Years ago, I discovered that nettles were a super food (I don’t think that concept existed then) that could be cooked into a tasty and healthy soup.

 
Wild nettles and blackberry flowers on my forest walk

Wild nettles and blackberry flowers on my forest walk

 

At the time we regularly spent our week ends in a country home about an hour away from Paris and as soon as I spotted nettles, I was game to try the recipe. Sure enough it was delicious and became a regular part of our country feasts.

So much so that my daughter, Valérie, named her food blog, Nettle and Quince, after two childhood memories.

(Check it out. She received a review in the Guardian).

More recently when I visited her family in their home in central London, we made soup from the nettles that had taken over her garden. We also picked the dandelion leaves and made a salad.

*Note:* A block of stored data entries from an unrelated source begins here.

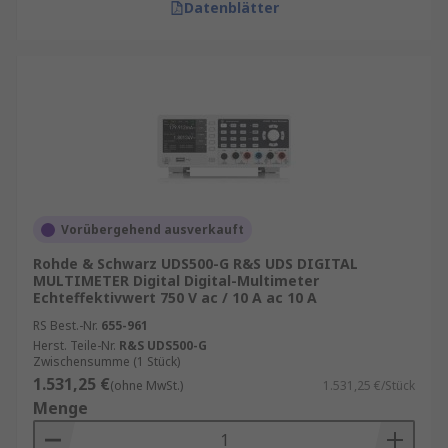
Datenblätter
Vorübergehend ausverkauft
Rohde & Schwarz UDS500-G R&S UDS DIGITAL
MULTIMETER Digital Digital-Multimeter
Echteffektivwert 750 V ac / 10 A ac 10 A
RS Best.-Nr.
655-961
Herst. Teile-Nr.
R&S UDS500-G
Zwischensumme (1 Stück)
1.531,25 €
(ohne MwSt.)
1.531,25 €/Stück
Menge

By all means pick wild growing plants whenever you can: dandelion leaves and flowers to add to your salad, nettles for a mineral rich green soup, berries growing in forests and alongside fields, wild garlic in the spring, plantain for pesto.  

Inspired chefs are adding a touch of the wild to their menus, much to the delight of our palates.

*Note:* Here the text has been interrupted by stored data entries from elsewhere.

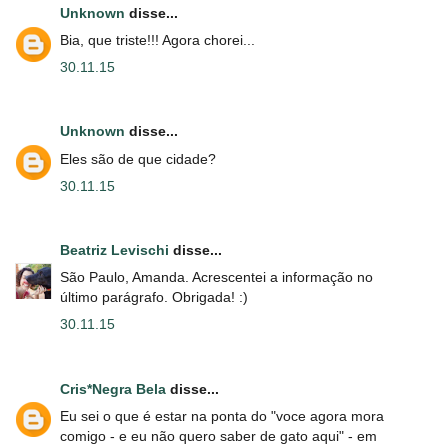
Unknown
disse...
Bia, que triste!!! Agora chorei...
30.11.15
Unknown
disse...
Eles são de que cidade?
30.11.15
Beatriz Levischi
disse...
São Paulo, Amanda. Acrescentei a informação no
último parágrafo. Obrigada! :)
30.11.15
Cris*Negra Bela
disse...
Eu sei o que é estar na ponta do "voce agora mora
comigo - e eu não quero saber de gato aqui" - em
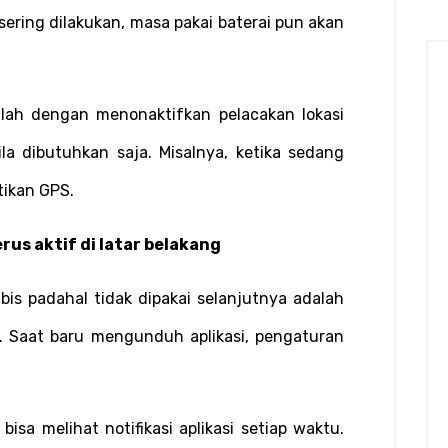
ering dilakukan, masa pakai baterai pun akan 
lah dengan menonaktifkan pelacakan lokasi 
ila dibutuhkan saja. Misalnya, ketika sedang 
tikan GPS.
erus aktif di latar belakang
is padahal tidak dipakai selanjutnya adalah 
t. Saat baru mengunduh aplikasi, pengaturan 
sa melihat notifikasi aplikasi setiap waktu. 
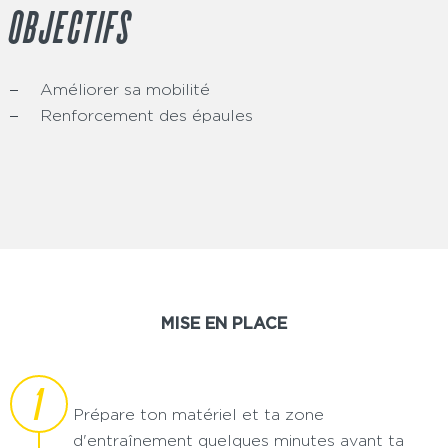
OBJECTIFS
Améliorer sa mobilité
Renforcement des épaules
MISE EN PLACE
1
Prépare ton matériel et ta zone
d'entraînement quelques minutes avant ta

And what if I don’t have access to wild growing foods?

There’s a solution for those of you who may not be able to go foraging outside your front door. Jo Robinson has a tip: choose varieties that have kept the nutritional value of their wild ancestors.

Here are some of those super fruits and vegetables: arugula, radicchio lettuce, sweet potatoes, red carrots, kale, onions, garlic, leeks, red apples, berries, freshly picked asparagus, avocados…

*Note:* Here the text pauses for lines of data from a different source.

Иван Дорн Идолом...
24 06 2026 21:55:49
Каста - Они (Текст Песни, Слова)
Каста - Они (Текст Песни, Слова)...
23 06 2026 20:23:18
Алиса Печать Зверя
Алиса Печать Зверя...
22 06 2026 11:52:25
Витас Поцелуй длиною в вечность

She also reveals surprising information on how to increase the nutrients in certain foods:

  • Cooking carrots before cutting them increases their nutritional value!

  • A tomato sauce that has been cooking for hours can multiply by 3 it’s lycopene content.

  • A watermelon left waiting for several days is higher in nutrients.

  • Cooking berries can increase their antioxidant activity.

So you see cooking also has it’s good sides.

This piece of advice really surprised me: if after washing your lettuce and soaking it in very cold water for 10 minutes “you tear it into bite-size pieces, you will increase its antioxidant content. But if you do be sure to eat within one day or two.”

To keep it longer, don’t tear the leaves and store in a “plastic bag that you have pricked with between ten and twenty tiny holes. Squeeze out the air and store in the crisper drawer of your refrigerator.”

 
The dandelions from my daughter's London garden

The dandelions from my daughter's London garden

 

Jo Robinson gives the scientific explanation of these tips in her book Eating on the Wild Side that I highly recommend you read if you want to maximize the benefits that common foods will have on your precious health.

She explodes many food myths, one of which is the claim that cooking foods destroys nutrients. Not always true.

Another generalized myth I long believed in is nutrients drop as soon as food is picked.  Well, listen to this: Leave strawberries on the counter for 2 days and their antioxidant count will increase!

Her book is a treasure trove of tips and tricks to increase the nutritional value of foods that you find at your markets, just by changing the way you prepare and store them.

She also gives a list of foods that, compared to their wild ancestors, contain the most vitamins, minerals and phyto -nutrients.

Nutritional intelligence is more subtle than following common beliefs like “raw is better than cooked”. The art of eating is full of nuances and Jo Robinson has given us its many shades.